E. D. C.: La pandemia ha portato a una rapidissima iper-digitalizzazione, non ancora metabolizzata del tutto (e che per fortuna incontra bolle di resistenza), e una polarizzazione nell’ambito delle manifestazioni. Le grandi manifestazioni si contrappongono a un generale clima di ritorno al territorio e all’ambito nazionale. Il dialogo al di fuori dei confini è molto rallentato, le nuove idee e collaborazioni faticano a esprimersi. In questo contesto, la fiera si offre come momento fisico di incontro, seppur anch’essa molto limitata. Il resto lo colma purtroppo il digitale, con tutte le conseguenze che questo comporta. Conosciamo artisti su Instagram, organizziamo mostre senza averli incontrati personalmente. Questo aspetto non farà che amplificarsi in futuro.
A. V.: Raccontaci brevemente questo primo anno e mezzo di Spazio Volta. Quali progetti hai ospitato?
E. D. C.: I più eterogenei, dal cinema all’aperto dello scorso lockdown, a una serie di mostre personali, che intendo proseguire: Giulia Poppi (Modena, 1992), Mia Dudek (Polonia, 1989) e, a breve, Sacha Kanah (Milano, 1981).
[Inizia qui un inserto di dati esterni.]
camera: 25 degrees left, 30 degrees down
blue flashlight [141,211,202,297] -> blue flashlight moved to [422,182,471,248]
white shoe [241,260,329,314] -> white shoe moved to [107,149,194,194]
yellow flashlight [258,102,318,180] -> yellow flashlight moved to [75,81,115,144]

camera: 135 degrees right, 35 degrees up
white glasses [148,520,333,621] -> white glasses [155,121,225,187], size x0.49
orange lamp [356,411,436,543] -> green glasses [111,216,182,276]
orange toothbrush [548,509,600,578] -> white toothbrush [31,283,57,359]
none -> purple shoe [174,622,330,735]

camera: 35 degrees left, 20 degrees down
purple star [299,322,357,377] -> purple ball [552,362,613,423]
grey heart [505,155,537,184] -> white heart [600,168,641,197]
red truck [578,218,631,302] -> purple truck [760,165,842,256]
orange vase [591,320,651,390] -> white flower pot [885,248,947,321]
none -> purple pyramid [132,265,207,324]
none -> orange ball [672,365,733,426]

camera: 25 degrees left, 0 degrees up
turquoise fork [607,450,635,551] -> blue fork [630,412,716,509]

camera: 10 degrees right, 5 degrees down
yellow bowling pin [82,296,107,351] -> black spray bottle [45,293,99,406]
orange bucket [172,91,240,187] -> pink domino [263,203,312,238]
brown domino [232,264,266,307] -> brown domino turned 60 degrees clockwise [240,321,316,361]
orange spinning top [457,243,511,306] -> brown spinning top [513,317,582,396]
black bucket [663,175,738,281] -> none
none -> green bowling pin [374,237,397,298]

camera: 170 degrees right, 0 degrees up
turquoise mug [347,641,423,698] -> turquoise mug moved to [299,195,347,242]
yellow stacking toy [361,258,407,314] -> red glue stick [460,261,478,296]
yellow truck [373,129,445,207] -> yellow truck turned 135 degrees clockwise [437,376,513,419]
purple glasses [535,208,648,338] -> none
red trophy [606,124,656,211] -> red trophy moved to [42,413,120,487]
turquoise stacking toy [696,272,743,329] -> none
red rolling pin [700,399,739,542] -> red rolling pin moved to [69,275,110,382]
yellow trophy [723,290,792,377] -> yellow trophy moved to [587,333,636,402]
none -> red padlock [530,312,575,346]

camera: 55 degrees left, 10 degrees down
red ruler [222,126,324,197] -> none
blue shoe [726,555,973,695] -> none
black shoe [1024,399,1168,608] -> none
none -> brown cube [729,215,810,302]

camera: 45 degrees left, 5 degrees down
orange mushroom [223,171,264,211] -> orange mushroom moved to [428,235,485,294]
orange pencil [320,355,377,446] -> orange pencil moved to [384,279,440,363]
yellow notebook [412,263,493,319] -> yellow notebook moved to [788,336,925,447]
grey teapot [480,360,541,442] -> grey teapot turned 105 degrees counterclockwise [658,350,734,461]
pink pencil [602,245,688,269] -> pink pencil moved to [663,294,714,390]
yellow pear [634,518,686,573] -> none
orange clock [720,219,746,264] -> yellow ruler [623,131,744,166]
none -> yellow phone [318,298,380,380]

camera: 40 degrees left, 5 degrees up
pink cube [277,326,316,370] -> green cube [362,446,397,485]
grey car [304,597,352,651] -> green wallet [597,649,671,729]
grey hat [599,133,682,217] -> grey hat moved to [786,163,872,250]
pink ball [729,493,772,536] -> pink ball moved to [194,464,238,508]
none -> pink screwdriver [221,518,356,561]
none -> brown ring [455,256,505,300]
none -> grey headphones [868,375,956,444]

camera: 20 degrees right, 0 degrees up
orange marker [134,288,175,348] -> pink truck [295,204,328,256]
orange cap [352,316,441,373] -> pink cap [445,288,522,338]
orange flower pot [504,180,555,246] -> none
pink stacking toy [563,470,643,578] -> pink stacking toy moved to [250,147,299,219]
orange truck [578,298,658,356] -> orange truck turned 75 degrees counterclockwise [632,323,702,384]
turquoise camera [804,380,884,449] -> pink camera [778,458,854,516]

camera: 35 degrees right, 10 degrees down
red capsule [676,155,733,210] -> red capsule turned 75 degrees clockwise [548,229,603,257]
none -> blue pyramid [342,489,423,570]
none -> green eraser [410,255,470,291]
Oltre alle mostre ospitate, è stato un anno straordinario perché abbiamo collaborato con CoAtto e con il Mattatoio di Roma per progetti esterni, quest’ultimo nella cornice della partecipazione ad ArtVerona 2021. Hermann Bergamelli, Yuli Serfaty e Carlo Gambirasio alcuni tra gli artisti recentemente coinvolti.
A. V.: Cosa ci dici, invece, di Fillers? Com’è nata la collaborazione con Mia Dudek e cosa ti ha colpito della sua opera?
E. D. C.: Mi ha colpito la sua capacità di lavorare con il corpo e lo spazio, come fossero una cosa sola. Mia pensa l’architettura come un corpo, ma anche il corpo come un’architettura. Parlandone con Federico Castoldi, co-curatore della mostra, abbiamo pensato che fosse l’artista giusta per la cisterna, e lo è stata. Ha avuto fin dall’inizio una visione e un approccio molto organico, lavorando nello spazio e il materiale come un unico orizzonte.
A. V.: Quali sono i prossimi progetti? Potresti svelarci qualche anticipazione?
E. D. C.: Naturalmente sì. È prevista la prima open call curatoriale verso inizio febbraio, e quest’anno avremo la prima collaborazione con un partner istituzionale internazionale.